Breakdown of ESPN standard scoring
It's important to acknowledge that fantasy owners don't participate in the meta-game with malicious intent. Rather, the game is played in a way that lends itself to the dehumanization of players. Owners often don't even watch their players' games. Instead, they check the scoreboard on their phone and see who is putting up the best numbers. Owners will even sometimes root for their opponent's players to get injured, hoping it will give them a competitive edge. For people who have never played fantasy football, that thought-process is a hard one to grasp, but there's no portion of the game that reminds owners that football is these players' livelihoods, or that the players have personal aspirations, or that their families are watching at home. In the closed-off world of fantasy sports, these narratives aren't particularly useful. It takes a concerted effort to look past the Yahoo Sports or ESPN phone app and see that the numbers on the cellphone screen correspond to real life events.
Fantasy football's niche but growing segment of sports media does little to nothing to alleviate this problem. Popular fantasy sports gurus such as Matthew Berry and Eric Karabell are quick to commiserate with fantasy owners when players get hurt. There's a strange disconnect when these injuries are described. The injuries happen to the players, but the fantasy sports media is quick to make the owners feel like the victims. For this reason, many players vocally disdain fantasy football.

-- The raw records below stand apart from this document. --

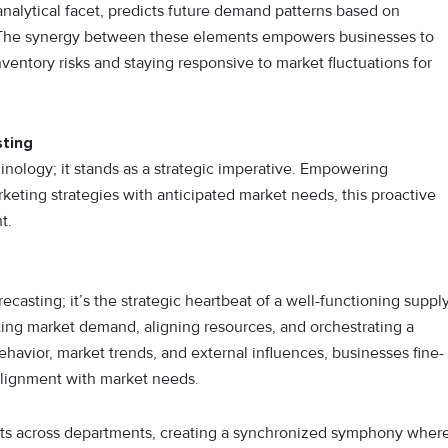
nalytical facet, predicts future demand patterns based on
rs. The synergy between these elements empowers businesses to
ventory risks and staying responsive to market fluctuations for
ting
ology; it stands as a strategic imperative. Empowering
rketing strategies with anticipated market needs, this proactive
t.
sting; it’s the strategic heartbeat of a well-functioning suppl
ting market demand, aligning resources, and orchestrating a
havior, market trends, and external influences, businesses fine-
 alignment with market needs.
forts across departments, creating a synchronized symphony wher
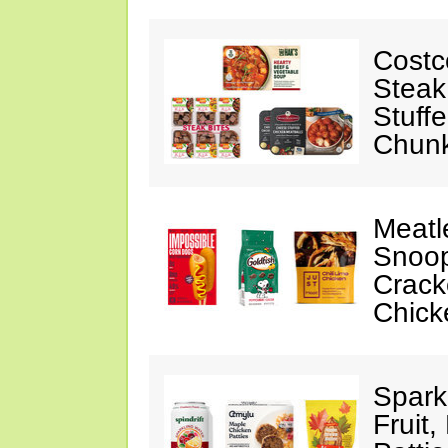
Costc
Steak
Stuff
Chunk
Meatl
Snoop
Crack
Chick
Spark
Fruit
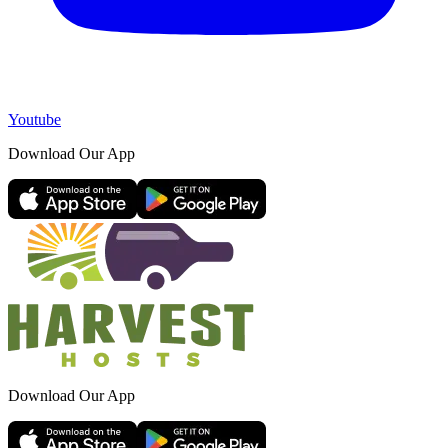
Youtube
Download Our App
Download Our App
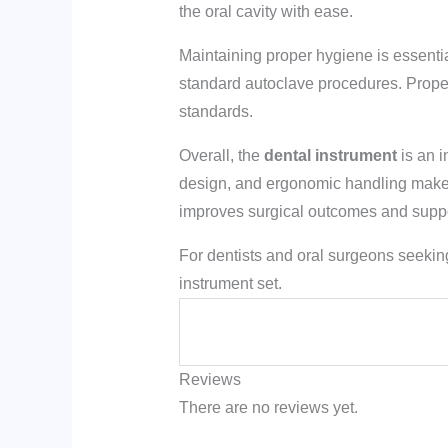
the oral cavity with ease.
Maintaining proper hygiene is essentia
standard autoclave procedures. Proper 
standards.
Overall, the
dental instrument
is an i
design, and ergonomic handling make it
improves surgical outcomes and suppor
For dentists and oral surgeons seeking
instrument set.
Reviews
There are no reviews yet.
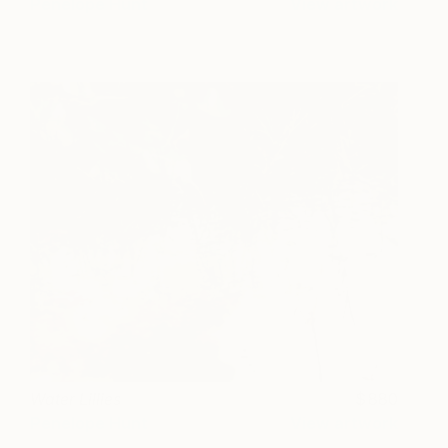
Penelope Hunt
View artwork
Water Lillies
880
Penelope Hunt
View artwork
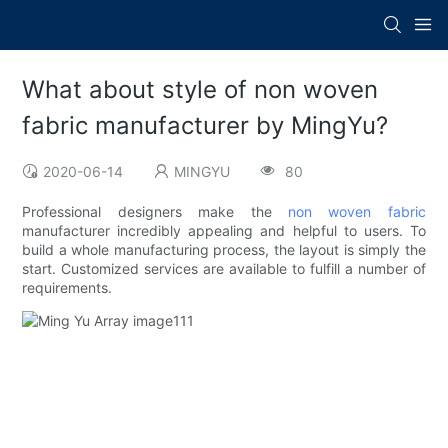
What about style of non woven
fabric manufacturer by MingYu?
2020-06-14
MINGYU
80
Professional designers make the
non woven fabric
manufacturer incredibly appealing and helpful to users. To
build a whole manufacturing process, the layout is simply the
start. Customized services are available to fulfill a number of
requirements.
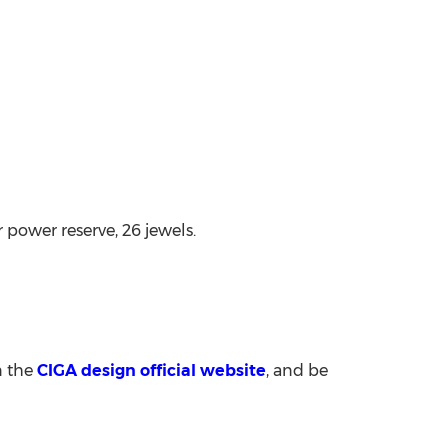
ower reserve, 26 jewels.
n the
CIGA design official website
, and be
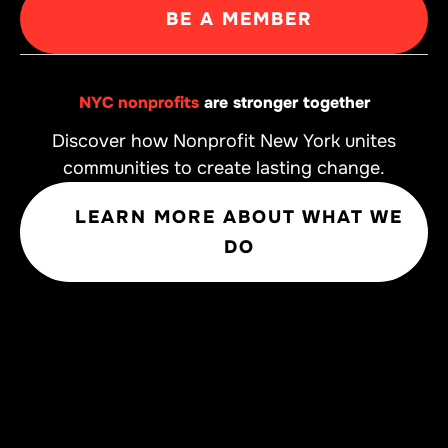
BE A MEMBER
NYC nonprofits
are stronger together
Discover how Nonprofit New York unites
communities to create lasting change.
LEARN MORE ABOUT WHAT WE
DO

👀wow you do realize a real person got injured and u wonder why players have issues with fantasy owners and some of those who cover it😡😡 https://t.co/hsxhaCIRZ2
— DeAngelo Williams (@DeAngeloRB) October 8, 2017
It's strange to think, but fantasy football is almost as divisive as the league it's modeled on. That being said, it's not going anywhere. The NFL sees it as a way to bring in new fans and as a way to provide a more immersive experience for its viewers. While some view it as a bastardization of the sport, shifting the focus towards single players rather than the team, almost 60 million people are involved in fantasy leagues. It's too late to put a lid on it. The questions that need to be asked of fantasy football moving forward are those involving rhetoric. Telling people to stop playing won't work and in actuality, there's nothing wrong with focusing on stats or betting on players' performances. The issue comes from the way people–from analysts to fantasy team managers–discuss the players. A more humanistic approach to the world of fantasy football is necessary. Players aren't race horses. They aren't numbers on a screen. They're human beings. And their occupation as professional athletes and entertainers doesn't preclude them from viewing their own worlds with the same sense of acuity as you view yours.